Texto:
A pesar de los muchos errores, fundamentalmente estéticos,
cometidos por el gadafismo en su nueva etapa de buen rollito internacional, al
final de la primera década del siglo XXI el régimen parecía haber conseguido
sus objetivos principales. Los informes favorables del Fondo Monetario
Internacional habían conseguido que el rubro investing in Libya reapareciese en los seminarios bursátiles, y el
país registraba una entrada bastante frecuente de nuevos inversores en su
interior. Por lo demás, cuando menos en la superficie, el elemento
revolucionario del régimen parecía no estar en cuestión. En esto, se podría
decir, Libia se parecía un poco a China: un país que mantiene sus esencias
revolucionarias mientras, al mismo tiempo, alimenta un capitalismo fácil, y sin
tensiones sociales. Olvidándonos del pequeño detalle de que afirmar que China
no tiene tensiones sociales es un tanto optimista en exceso, en el caso de
Libia no es, desde luego, tan cierto.
La revolución libia cometió muchos errores, pero cometió
uno, o uno y medio, de base, que está en el fondo de la producción de la guerra
civil que acabó con el régimen de Gadafi. Ese error principal fue convertirse
en una estructura de beneficio para unos pocos, y nunca en un proyecto social
que otorgase a los libios una identidad como tales y un elemento que los
definiese socialmente. En esto, Libia no hace sino apilarse en la enorme torre
de ejemplos que el siglo XX ofrece en este sentido entre los países que han
intentado construir el socialismo. Resulta paradójico pero, al fin y a la
postre, lo que el marxismo buscaba, que era crear una clase proletaria
consciente de serlo y dispuesta a imponer, de una forma u otra, sus postulados,
lo ha conseguido precisamente en los países donde no ha conseguido gobernar,
pues en casi todos los países del Europa occidental existen amplias capas
estatalistas, defensoras de lo público, que sienten además que esas
convicciones les definen individual y colectivamente. Sin embargo, en los
países en los que las revoluciones se abordaron esta identificación es más
difícil de encontrar y, en el caso de Libia, ofrece lagunas aun mayores, porque
es un hecho que si la monarquía no logró transmitirle a los libios un orgullo
nacional, la revolución tampoco lo hizo.

Actividad 1:
Según el texto sobre Libia, ¿cuál fue el error principal de la revolución libia?
Actividad 2:
Por favor, convierte en una lista breve el párrafo del texto sobre Libia que empieza con "A pesar de los muchos errores", conservando sus datos principales.
Actividad 3:
Prolonga el texto sobre Libia a partir de su última frase.

Datos para analizar:
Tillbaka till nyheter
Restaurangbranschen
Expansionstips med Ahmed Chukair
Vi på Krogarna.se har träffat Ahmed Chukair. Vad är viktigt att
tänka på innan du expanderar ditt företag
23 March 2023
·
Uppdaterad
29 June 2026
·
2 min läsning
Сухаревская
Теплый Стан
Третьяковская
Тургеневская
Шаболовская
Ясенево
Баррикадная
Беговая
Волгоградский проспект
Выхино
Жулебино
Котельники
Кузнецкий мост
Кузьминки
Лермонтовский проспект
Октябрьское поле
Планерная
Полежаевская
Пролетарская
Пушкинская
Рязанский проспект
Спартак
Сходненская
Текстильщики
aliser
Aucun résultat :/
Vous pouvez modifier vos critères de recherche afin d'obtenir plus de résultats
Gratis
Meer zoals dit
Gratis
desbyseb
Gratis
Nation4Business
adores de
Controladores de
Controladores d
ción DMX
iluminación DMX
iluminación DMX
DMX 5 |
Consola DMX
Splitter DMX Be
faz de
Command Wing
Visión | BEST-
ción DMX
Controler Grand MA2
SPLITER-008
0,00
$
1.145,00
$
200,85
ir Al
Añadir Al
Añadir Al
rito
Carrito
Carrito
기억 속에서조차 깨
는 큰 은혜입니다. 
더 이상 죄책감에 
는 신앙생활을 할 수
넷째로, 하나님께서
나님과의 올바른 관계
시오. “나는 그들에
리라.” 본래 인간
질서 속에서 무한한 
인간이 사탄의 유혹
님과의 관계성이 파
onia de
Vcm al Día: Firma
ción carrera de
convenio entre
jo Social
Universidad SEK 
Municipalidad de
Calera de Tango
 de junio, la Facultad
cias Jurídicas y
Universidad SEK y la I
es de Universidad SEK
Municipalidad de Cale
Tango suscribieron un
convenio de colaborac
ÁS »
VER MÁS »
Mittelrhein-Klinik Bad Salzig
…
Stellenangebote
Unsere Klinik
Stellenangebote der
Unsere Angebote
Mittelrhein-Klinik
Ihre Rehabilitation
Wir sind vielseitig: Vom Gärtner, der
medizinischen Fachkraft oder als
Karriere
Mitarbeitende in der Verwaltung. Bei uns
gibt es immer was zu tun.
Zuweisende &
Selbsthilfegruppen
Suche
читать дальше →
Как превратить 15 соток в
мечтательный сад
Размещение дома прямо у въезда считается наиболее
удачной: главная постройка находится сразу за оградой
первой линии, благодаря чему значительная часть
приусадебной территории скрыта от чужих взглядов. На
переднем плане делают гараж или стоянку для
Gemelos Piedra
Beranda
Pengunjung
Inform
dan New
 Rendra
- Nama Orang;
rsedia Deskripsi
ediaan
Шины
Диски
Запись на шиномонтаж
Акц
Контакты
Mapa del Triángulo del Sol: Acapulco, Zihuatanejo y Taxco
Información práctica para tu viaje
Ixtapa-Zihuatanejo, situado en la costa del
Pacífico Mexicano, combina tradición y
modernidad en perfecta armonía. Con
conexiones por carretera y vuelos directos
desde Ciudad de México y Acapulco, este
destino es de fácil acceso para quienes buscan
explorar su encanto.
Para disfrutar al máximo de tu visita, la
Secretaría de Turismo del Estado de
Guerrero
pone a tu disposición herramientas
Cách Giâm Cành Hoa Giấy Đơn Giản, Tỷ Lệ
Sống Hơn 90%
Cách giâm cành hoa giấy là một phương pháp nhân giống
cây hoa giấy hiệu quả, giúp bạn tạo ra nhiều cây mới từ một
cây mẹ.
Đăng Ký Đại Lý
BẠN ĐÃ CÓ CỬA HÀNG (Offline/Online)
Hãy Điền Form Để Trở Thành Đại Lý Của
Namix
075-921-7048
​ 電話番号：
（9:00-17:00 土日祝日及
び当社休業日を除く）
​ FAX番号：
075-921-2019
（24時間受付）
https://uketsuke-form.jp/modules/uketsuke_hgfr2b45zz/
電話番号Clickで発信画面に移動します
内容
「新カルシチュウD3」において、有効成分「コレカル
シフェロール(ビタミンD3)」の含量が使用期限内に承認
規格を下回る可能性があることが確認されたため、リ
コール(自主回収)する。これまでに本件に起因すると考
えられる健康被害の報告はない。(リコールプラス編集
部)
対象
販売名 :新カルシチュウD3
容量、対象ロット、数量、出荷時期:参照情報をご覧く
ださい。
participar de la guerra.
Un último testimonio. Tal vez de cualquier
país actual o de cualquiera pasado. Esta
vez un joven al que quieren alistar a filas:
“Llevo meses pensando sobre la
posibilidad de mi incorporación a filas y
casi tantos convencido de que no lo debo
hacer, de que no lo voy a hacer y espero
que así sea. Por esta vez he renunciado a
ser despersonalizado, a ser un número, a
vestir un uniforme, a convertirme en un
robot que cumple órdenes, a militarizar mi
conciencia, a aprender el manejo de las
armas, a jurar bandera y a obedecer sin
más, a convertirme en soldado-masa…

Tu respuesta 1:
Convertirse en una estructura de beneficio para unos pocos y nunca en un proyecto social que otorgase a los libios una identidad como tales y un elemento que los definiese socialmente.

Tu respuesta 2:
- Pese a sus errores, sobre todo estéticos, en su etapa de buenas relaciones internacionales, a finales de la primera década del siglo XXI el régimen de Gadafi parecía haber logrado sus objetivos principales.
- Gracias a los informes favorables del Fondo Monetario Internacional, el rubro "investing in Libya" reapareció en los seminarios bursátiles.
- Entraban con bastante frecuencia nuevos inversores en el país.
- Al menos en la superficie, el elemento revolucionario del régimen no parecía estar en cuestión.
- Libia se parecía algo a China: mantenía sus esencias revolucionarias mientras alimentaba un capitalismo fácil y sin tensiones sociales.
- Decir que China no tiene tensiones sociales es demasiado optimista, y en el caso de Libia eso no es tan cierto.

Tu respuesta 3:
El medio error del error y medio fue minusvalorar el
elemento musulmán. Es ésta otra característica de los progresismos gobernantes
que, desde el «España ha dejado de ser católica» de Manuel Azaña hasta la
hostilidad, a ratos elegante, a ratos nada de eso, del régimen soviético hacia
los patriarcas ortodoxos, tiende a operar como si el sentimiento religioso
organizado de las gentes (las iglesias, pues) fuesen en la realidad rozamientos
sociales tan despreciables como lo son dentro de sus cabezas. El líder libio
gustaba de exhibirse como islámico, especialmente en los jardines de los países
no islámicos; pero, en la práctica, su revolución desde abajo, su país
gobernados por comités, exigía, en esencia, que esos comités no tuviesen otro
jefe, otro comandante, otro Alá, que él mismo. Las revoluciones, aunque hagan
primarias abiertas por internet o polladas al gusto, son así, desde Girolamo
Savonarola hasta acá.
El 15 de febrero del 2011, las cosas se movieron. Horas
antes, Fathi Tarbil había sido arrestado. Tarbil era un abogado especializado
en derechos humanos que se había destacado ya por haber defendido en un juicio
a los familiares de una serie de prisioneros que habían resultado muertos en
1996 en la prisión de Abu Salim; podríamos decir, en tono español, que era, por
lo tanto, una especie de Juan Mari Bandrés a la libia. El arresto provocó una
revuelta social que se extendió con mucha rapidez en la mitad este del país.
Aquellos primeros rebeldes, sin embargo, no tenían literalmente ninguna
oportunidad ante los enormes recursos, militares, paramilitares y policiales,
que el régimen era capaz de movilizar. Aunque los rebeldes consiguieron
extender ligeramente los enfrentamientos a lo largo de la costa, casi llegando a
la Tripolitania, las tropas leales avanzaban con solidez hacia Bengasi. El 16
de marzo, estaban cercando la capital cirenaica.
Sin embargo, Gadafi tenía un problema. El problema. Las grandes cancillerías occidentales habían seguido
ese movimiento, y habían llegado a varias conclusiones. La primera de ellas,
que aquella no era la típica revolución campesina medieval que, una vez
sofocada, pasaría a los libros de Historia sin más pena, y sobre todo sin más
gloria. Sus análisis detectaban raíces profundas en la oposición al régimen, lo
que les hacía pensar que continuarían. La segunda cosa que tenían claro esas
cancillerías, obviamente, es que Gadafi nunca había sido de fiar. Como ya hemos
descrito, el líder libio siempre había dado una de cal y otra de arena en los últimos
tiempos, y, lo que es peor, aparecía claramente como alguien incapaz de liderar
un cambio verdadero (tendría que ser esquizofrénico para eso). En tercer lugar,
con seguridad pesó en la reflexión de las grandes potencias occidentales la
idea de que no tratar de controlar lo que estaba pasando, no tratar de disponer
de resortes para conocerlo y monitorizarlo, equivalía a resignarse a que una
hipotética victoria final contra Gadafi fuese conseguida por los entornos
islámicos radicales, con lo que Occidente se habría hecho en Libia un pan con
unas tortas.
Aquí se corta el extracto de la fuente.